Zona costeira do RJ: 25% instável por erosão e desmatamento
Um estudo inédito da Universidade Federal Fluminense (UFF) analisou quatro décadas de degradação do solo na zona costeira do Rio de Janeiro, identificando áreas críticas de erosão, desmatamento e expansão urbana acelerada. O trecho mais crítico abrange a faixa entre os municípios de Búzios e São Francisco de Itabapoana, no Norte Fluminense, onde mais de 25% das terras são classificadas como instáveis devido ao desmatamento associado à pecuária e ao cultivo de café.
Dos 2.460,85 quilômetros quadrados (km²) degradados na área estudada, 1.916 km² correspondem a zonas instáveis de alta prioridade para recuperação ambiental. O Inventário da Degradação do Solo na Zona Costeira do Rio de Janeiro avaliou cerca de 22 mil km² entre 1984 e 2024, utilizando imagens de satélite, sensoriamento remoto e sistemas de informação geográfica.
As análises abrangeram municípios entre Búzios e São Francisco de Itabapoana, além de Cachoeiras de Macacu, Maricá e cidades da Costa Verde, como Itaguaí, Mangaratiba, Angra dos Reis e Paraty. Segundo Mohammad Al Abed, professor visitante da UFF e autor da pesquisa, a degradação em encostas íngremes aumenta os riscos de deslizamentos e agrava o escoamento superficial da água da chuva.
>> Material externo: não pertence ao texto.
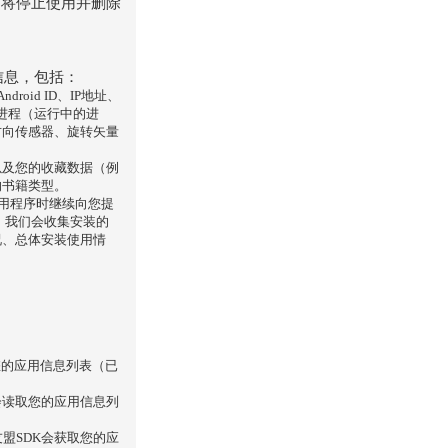
们将停止使用并删除
术信息，包括：
oid ID、IP地址、
任务进程（运行中的进
方向传感器、旋转矢量
以及您的收藏数据（例
的书籍类型。
应用程序时继续向您提
，我们会收集安装的
况、总体安装使用情
您的应用信息列表（已
会读取您的应用信息列
友盟SDK会获取您的应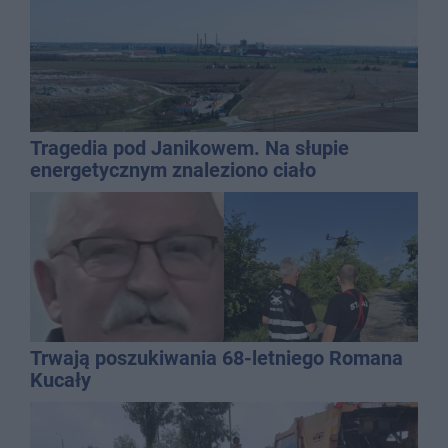
Tragedia pod Janikowem. Na słupie
energetycznym znaleziono ciało
mężczyzny
Trwają poszukiwania 68-letniego Romana
Kucały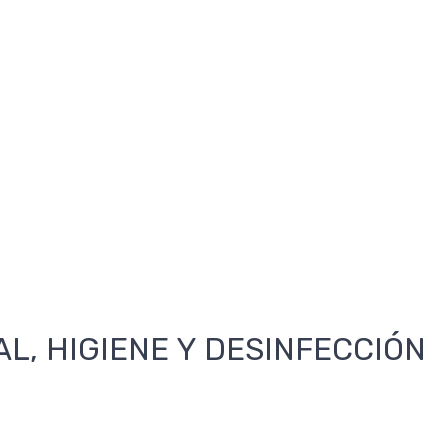
AL, HIGIENE Y DESINFECCIÓN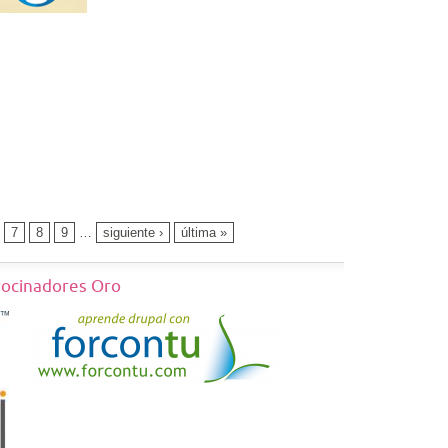
7
8
9
…
siguiente ›
última »
rocinadores Oro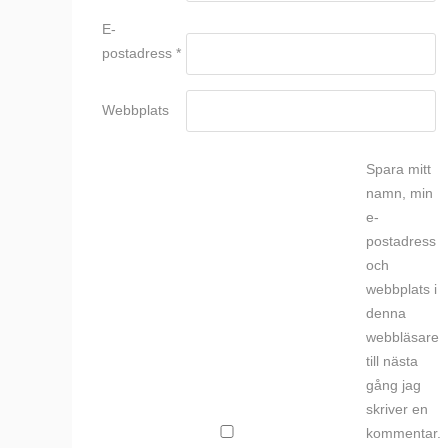
E-
postadress
*
Webbplats
Spara mitt
namn, min
e-
postadress
och
webbplats i
denna
webbläsare
till nästa
gång jag
skriver en
kommentar.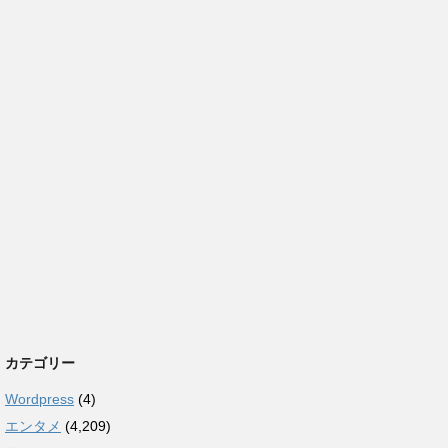
カテゴリー
Wordpress
(4)
エンタメ
(4,209)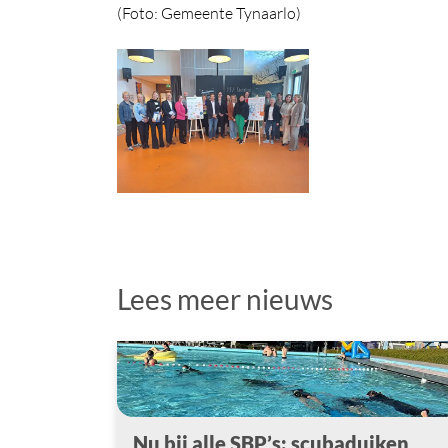
(Foto: Gemeente Tynaarlo)
Foto
album
overslaan
Lees meer nieuws
Nu bij alle SBP’s: scubaduiken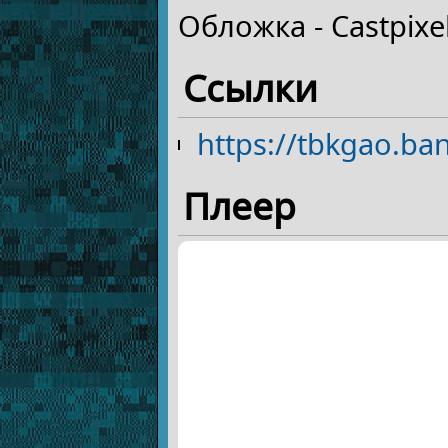
Обложка - Castpixel
Ссылки
https://tbkgao.b
Плеер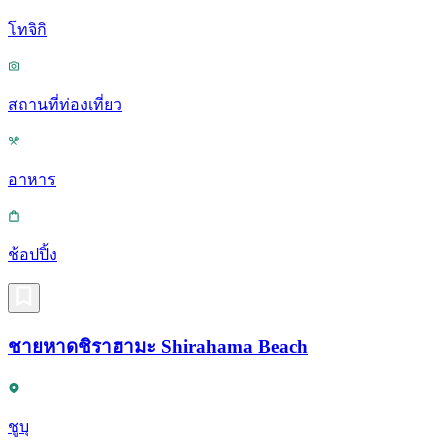
โทจิกิ
สถานที่ท่องเที่ยว
อาหาร
ช้อปปิ้ง
ชายหาดชิราฮามะ Shirahama Beach
ชูบุ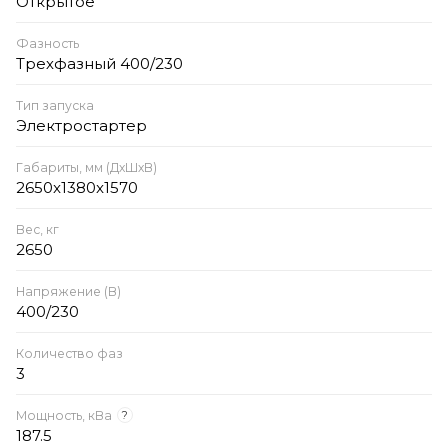
Открытое
Фазность
Трехфазный 400/230
Тип запуска
Электростартер
Габариты, мм (ДхШхВ)
2650x1380x1570
Вес, кг
2650
Напряжение (В)
400/230
Количество фаз
3
Мощность, кВа
?
187.5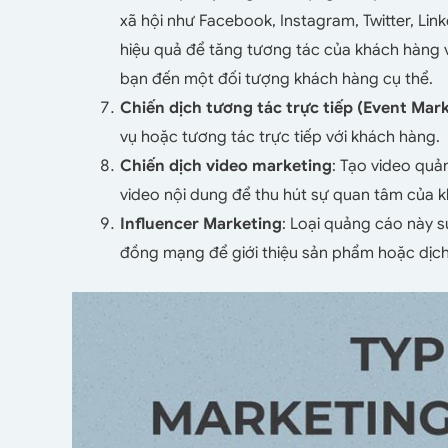
xã hội như Facebook, Instagram, Twitter, Link
hiệu quả để tăng tương tác của khách hàng v
bạn đến một đối tượng khách hàng cụ thể.
Chiến dịch tương tác trực tiếp (Event Mar
vụ hoặc tương tác trực tiếp với khách hàng.
Chiến dịch video marketing
: Tạo video quả
video nội dung để thu hút sự quan tâm của 
Influencer Marketing
: Loại quảng cáo này
đồng mạng để giới thiệu sản phẩm hoặc dịch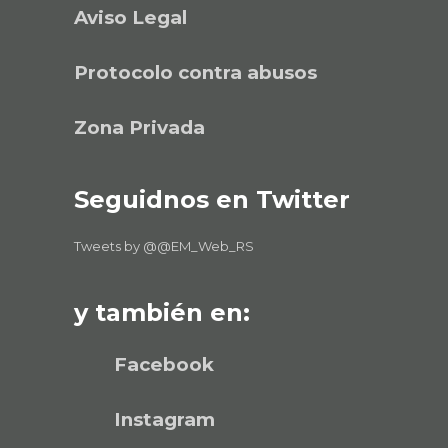
Aviso Legal
Protocolo contra abusos
Zona Privada
Seguidnos en Twitter
Tweets by @@EM_Web_RS
y también en:
Facebook
Instagram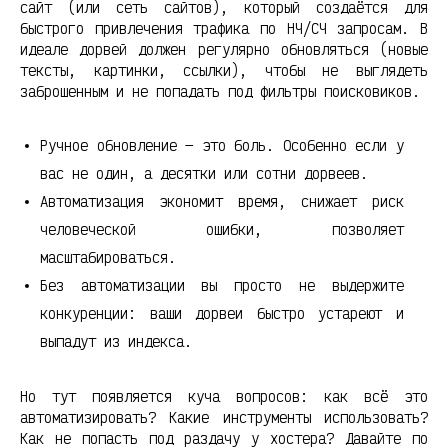
сайт (или сеть сайтов), который создаётся для
быстрого привлечения трафика по НЧ/СЧ запросам. В
идеале дорвей должен регулярно обновляться (новые
тексты, картинки, ссылки), чтобы не выглядеть
заброшенным и не попадать под фильтры поисковиков.
Ручное обновление — это боль. Особенно если у
вас не один, а десятки или сотни дорвеев.
Автоматизация экономит время, снижает риск
человеческой ошибки, позволяет
масштабироваться.
Без автоматизации вы просто не выдержите
конкуренции: ваши дорвеи быстро устареют и
выпадут из индекса.
Но тут появляется куча вопросов: как всё это
автоматизировать? Какие инструменты использовать?
Как не попасть под раздачу у хостера? Давайте по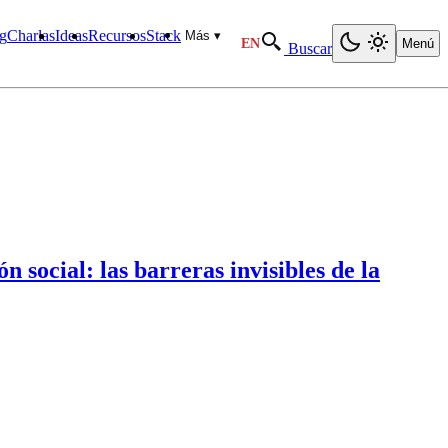
g
Charlas
Ideas
Recursos
Stack
Más ▾
EN
Menú
Buscar
 social: las barreras invisibles de la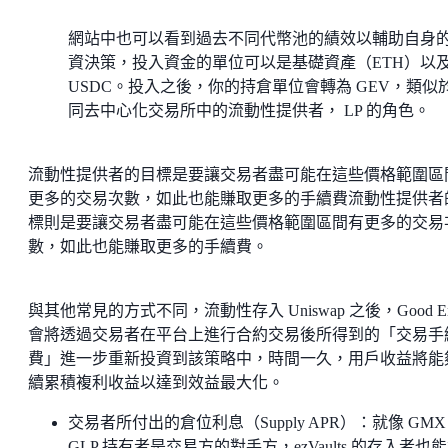
網站中也可以看到過去不同代幣池的績效以輔助自身
資決策，投入資金的單位可以是基礎資產（ETH）以
USDC。投入之後，你的持倉單位會轉為 GEV，類似
同去中心化交易所中的流動性提供者， LP 的角色。
流動性提供者的目標是要讓交易者盡可能在這些價格範圍區
更多的交易次數，如此也能賺取更多的手續費流動性提供者
標則是要讓交易者盡可能在這些價格範圍區間有更多的交易
數，如此也能賺取更多的手續費。
與其他常見的方式不同，流動性存入 Uniswap 之後，Good En
會將透過交易者在平台上進行合約交易後所得到的「交易手
費」進一步重新投資到該策略中，時間一久，用戶收益將能
續累積複利收益以達到效益最大化。
交易者所付出的倉位利息（Supply APR）：就像 GMX
GLP 持有者是交易方的對手方，ezVaults 的存入者也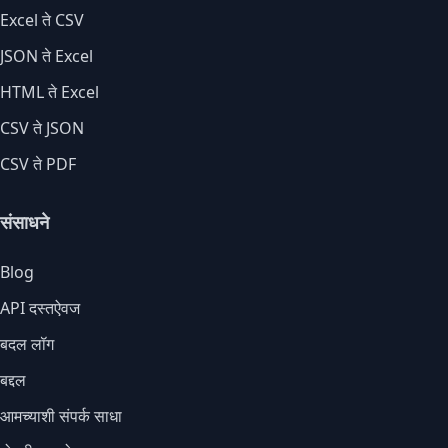
Excel ते CSV
JSON ते Excel
HTML ते Excel
CSV ते JSON
CSV ते PDF
संसाधने
Blog
API दस्तऐवज
बदल लॉग
बद्दल
आमच्याशी संपर्क साधा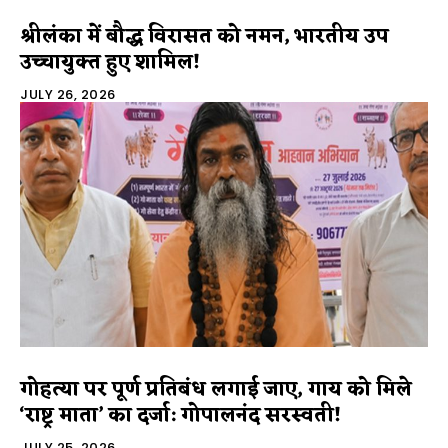
श्रीलंका में बौद्ध विरासत को नमन, भारतीय उप
उच्चायुक्त हुए शामिल!
JULY 26, 2026
गोहत्या पर पूर्ण प्रतिबंध लगाई जाए, गाय को मिले
‘राष्ट्र माता’ का दर्जा: गोपालनंद सरस्वती!
JULY 25, 2026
Na região entre Maricá e Búzios, o avanço da degradação foi relacionado à expansão agrícola e ao crescimento urbano acelerado. Na Costa Verde, incluindo Angra dos Reis e Paraty, pesquisadores observaram erosão em sulcos próximos a áreas urbanas e instabilidade do solo impulsionadas pelo turismo e pela abertura de estradas. A urbanização da Costa Verde cresceu 254% ao longo dos 40 anos analisados, colocando em risco comunidades como as de Angra dos Reis, onde mais de 60% do município é suscetível a deslizamentos.
Em Maricá, 5,88% das áreas degradadas foram associadas a incêndios e à substituição da vegetação nativa por pastagens, sendo que os incêndios responderam por 26% da perda de cobertura arbórea no município entre 2001 e 2023. A pesquisa alerta que a degradação do solo ameaça infraestruturas como estradas, dutos e moradias, além de aumentar custos públicos com desastres naturais. Manguezais e restingas, barreiras naturais contra tempestades e avanço do mar, também sofrem perdas: a Costa Verde perdeu 16,3% das áreas de restinga e 47,8% das áreas úmidas no período analisado.